(SOURCE DATA)

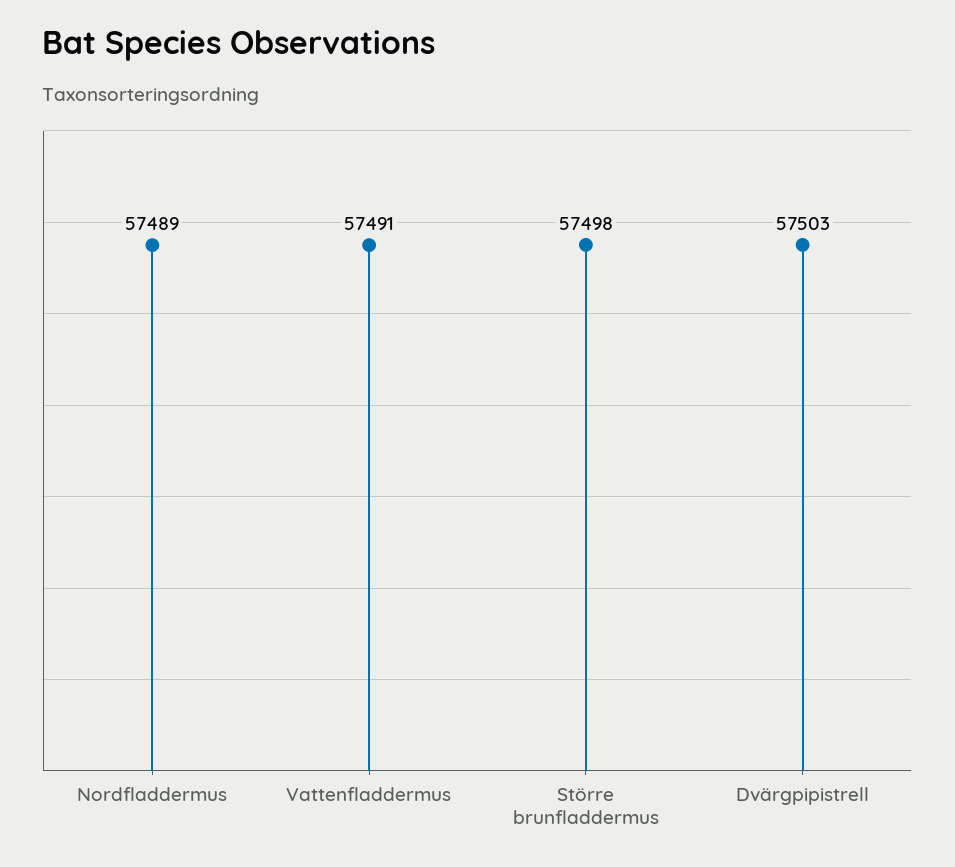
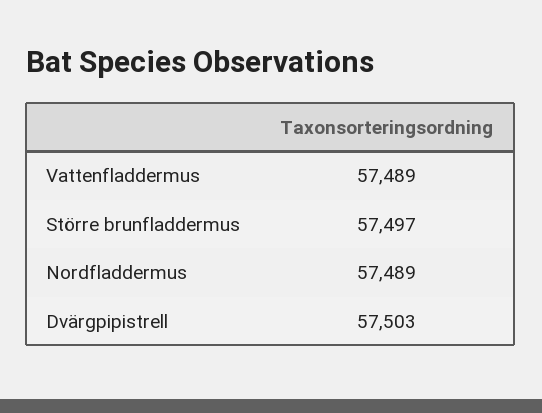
  {
    "Nordfladdermus": 57489,
-   "Vattenfladdermus": 57491,
+   "Vattenfladdermus": 57489,
-   "Större brunfladdermus": 57498,
+   "Större brunfladdermus": 57497,
    "Dvärgpipistrell": 57503
  }

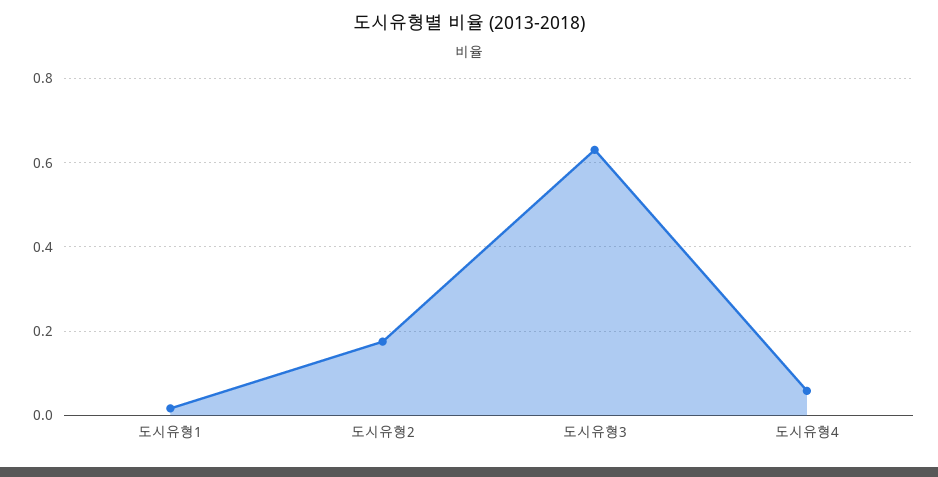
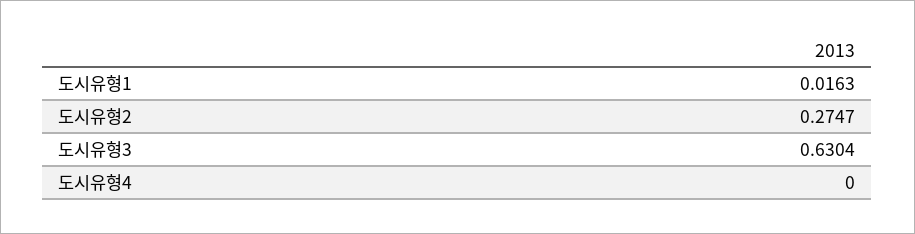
  {
    "도시유형1": 0.0163,
-   "도시유형2": 0.18,
+   "도시유형2": 0.2747,
    "도시유형3": 0.6304,
-   "도시유형4": 0.06
+   "도시유형4": 0
  }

(End SOURCE DATA)

REQUIRED ACTION =>
Find the lines in the material above that include the string "brunfladdermus", and state how many there are without any other text.

WRITTEN SOLUTION =>
2